While Olmert is the first Israeli prime minister to be charged, he is not the first prime minister to be investigated for bribery and corruption. His predecessors, Ariel Sharon, Ehud Barak, Benyamin Netanyahu and Yitzhak Rabin, were all under investigation but charges were never brought. At one point, when Sharon was prime minister, it seemed that he would be charged with bribery during his tenure as foreign minister in a case that also implicated his successor, Olmert, but the incoming attorney general refused to press charges. In a separate case, Sharon’s son, as his campaign manager, served a jail sentence over illegal campaign contributions during his 1999 election to the Likud leadership.
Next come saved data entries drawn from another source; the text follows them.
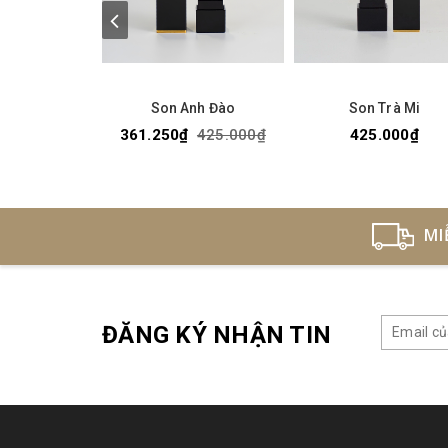
Son Anh Đào
Son Trà Mi
361.250₫
425.000₫
425.000₫
MI
ĐĂNG KÝ NHẬN TIN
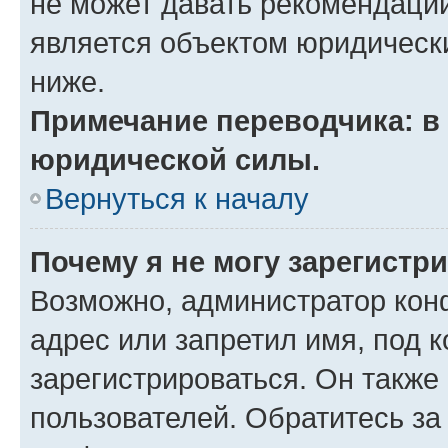
не может давать рекомендаци
является объектом юридическ
ниже.
Примечание переводчика: в 
юридической силы.
Вернуться к началу
Почему я не могу зарегистр
Возможно, администратор кон
адрес или запретил имя, под 
зарегистрироваться. Он также
пользователей. Обратитесь з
The prosecution of Olmert will alter nothing fundamentally within Israel’s corrupt ruling elite. Business will carry on as usual. That Israel should be ruled by such a venal clique demonstrates the impossibility of preserving democratic norms in a society in which the political process, like every other institution, is geared towards preserving the interests of the fabulously wealthy elite at the direct expense of the working class. The broad mass of the population is alienated from all the official parties, which have become instruments for the unrestrained enrichment of the upper echelons and a focus for the lucrative attentions of semi-criminal and criminal layers anxious to establish their own place within ruling circles.